Del Toro faz seu filme usando a técnica de stop motion. Os bonecos são muito bonitos. E, ao mesmo tempo, bastante soturnos. Gepeto é o artesão que perde um filho durante a 1ª Guerra Mundial. Solitário, cria um boneco de madeira para fazer-lhe companhia. Mas o boneco não sai exatamente do jeito que ele espera. E eis um Pinóquio desordeiro, subversivo, nada obediente. E, no fundo, libertário, porque num momento em que obedecer é a regra, o negócio, para ele, é transgredir as normas.
Daí ter sido muito boa a ideia de levar a história para a época do fascismo. Por isso aparece logo no filme o chamado “catecismo” de Mussolini: “Credere, obedire, combattere”. Crer, obedecer, combater. Acreditar sem qualquer sombra de dúvida no líder. Obedecer sempre ao superior hierárquico, em todas as situações. Estar pronto a combater o inimigo, a dar a vida pela pátria.
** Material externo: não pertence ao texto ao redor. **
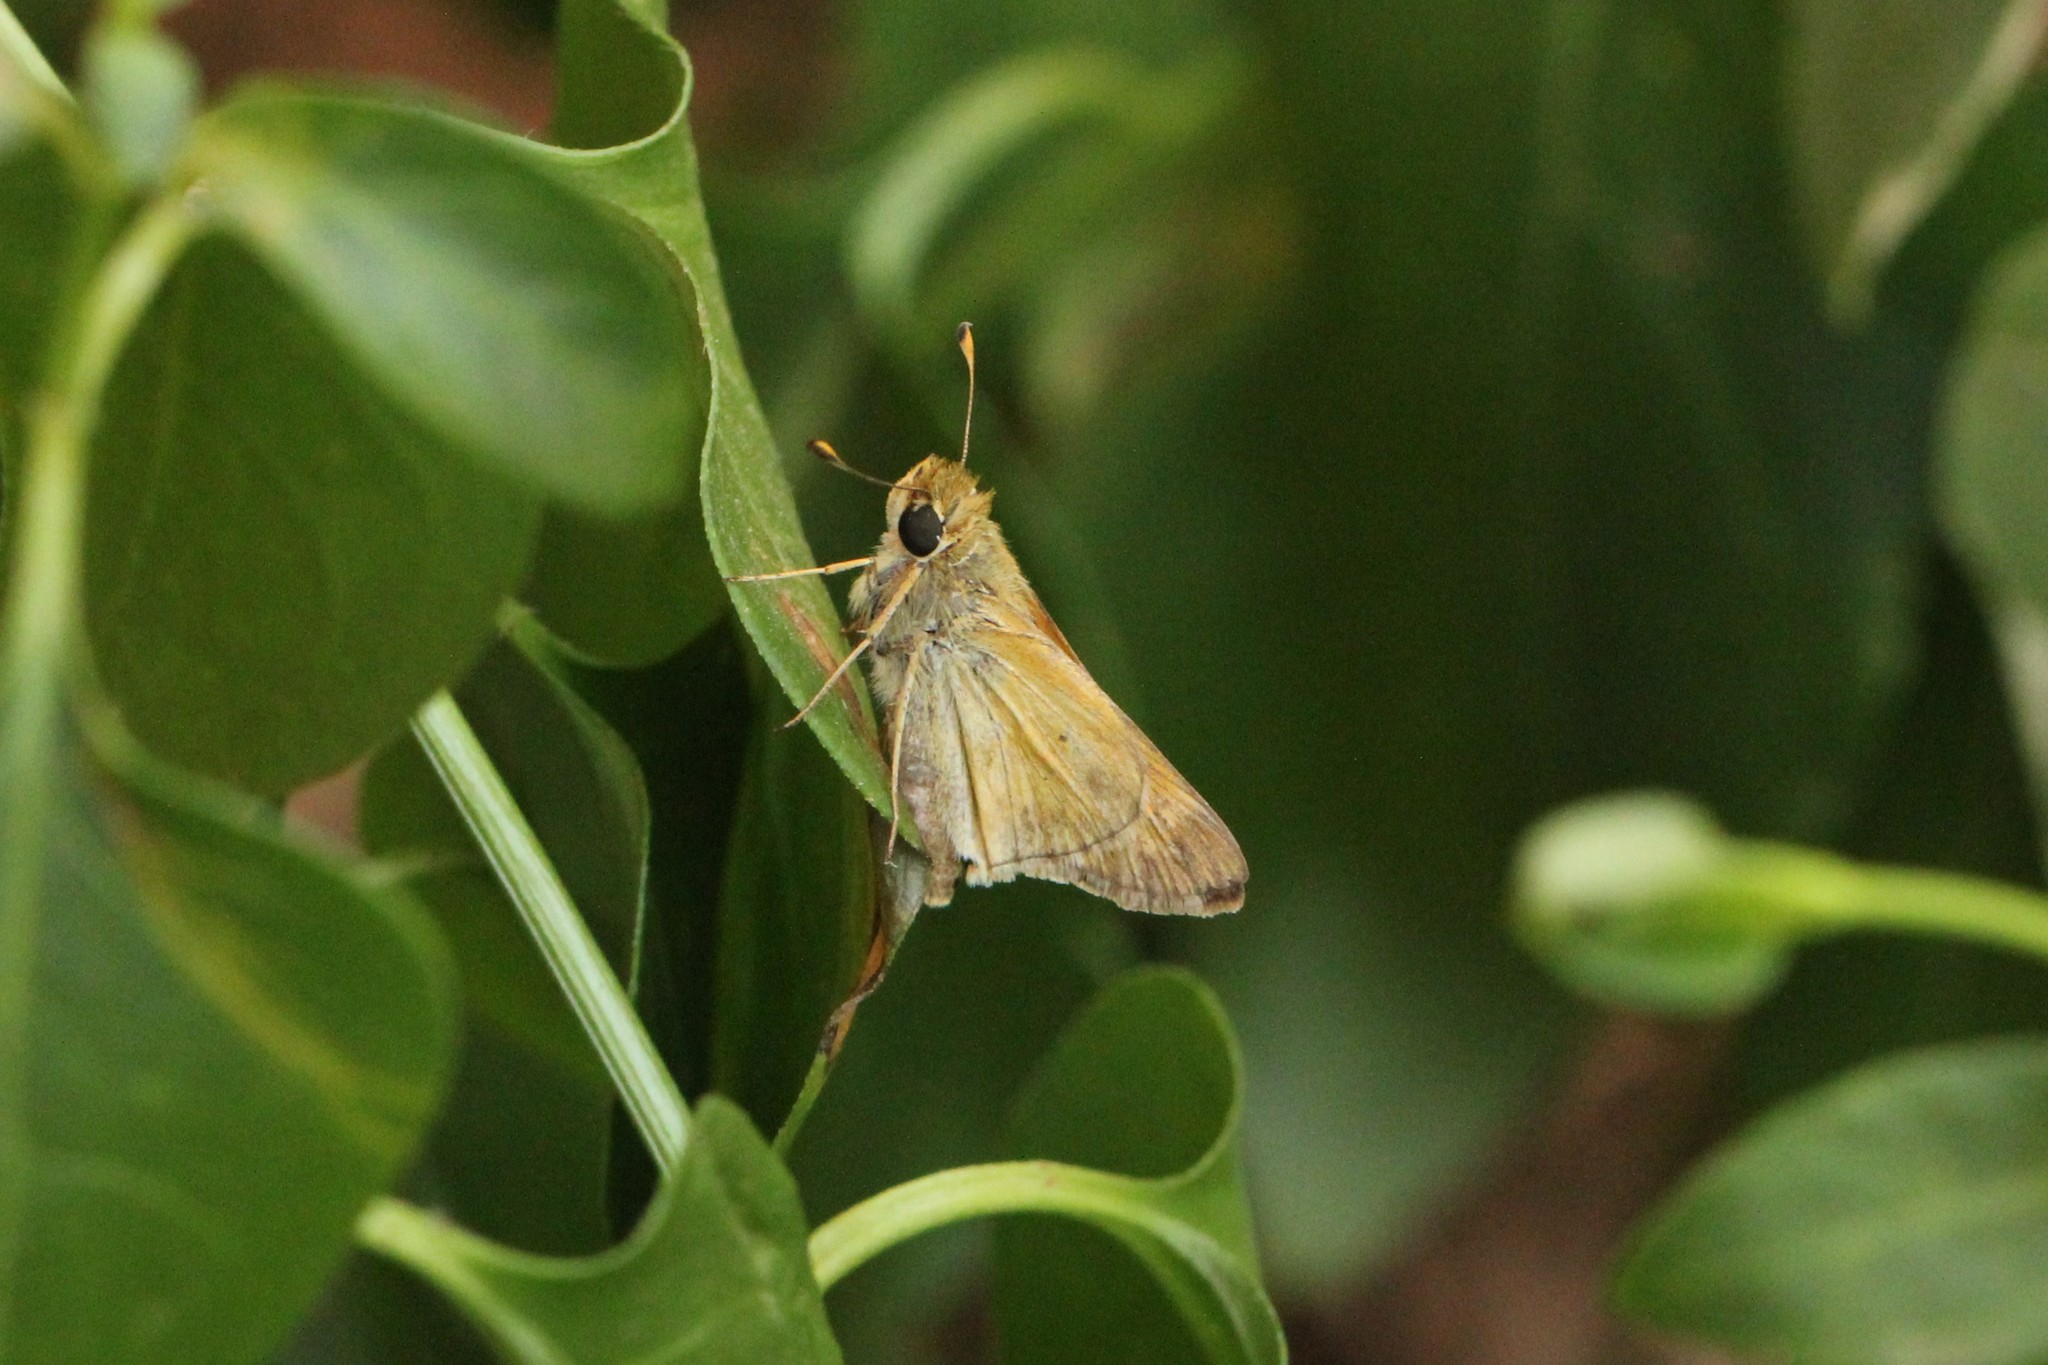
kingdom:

O fascismo é uma proposta de militarização da existência humana que age através dos tempos. O de Mussolini foi apenas seu capítulo inicial.
Mas Pinóquio é o avesso de todo esse entulho autoritário. Por isso atraiu Del Toro. Numa época em que todos se comportam como marionetes, a marionete se comporta como um ser humano. Essa inversão é a beleza maior deste Pinóquio em tom sombrio e politizado por essa escolha de situá-lo num dos períodos de autoritarismo do século 20 e que conduziu ao morticínio da 2ª Guerra Mundial.
Essa camada política não anula outras. Pinóquio, como se sabe, mesmo nas versões mais edulcoradas tem elementos que mexem fundo no inconsciente de todos nós. Deve a isso sua longa sobrevivência na história da literatura e o contínuo fascínio que exerce sobre o cinema. Está disponível na Netflix.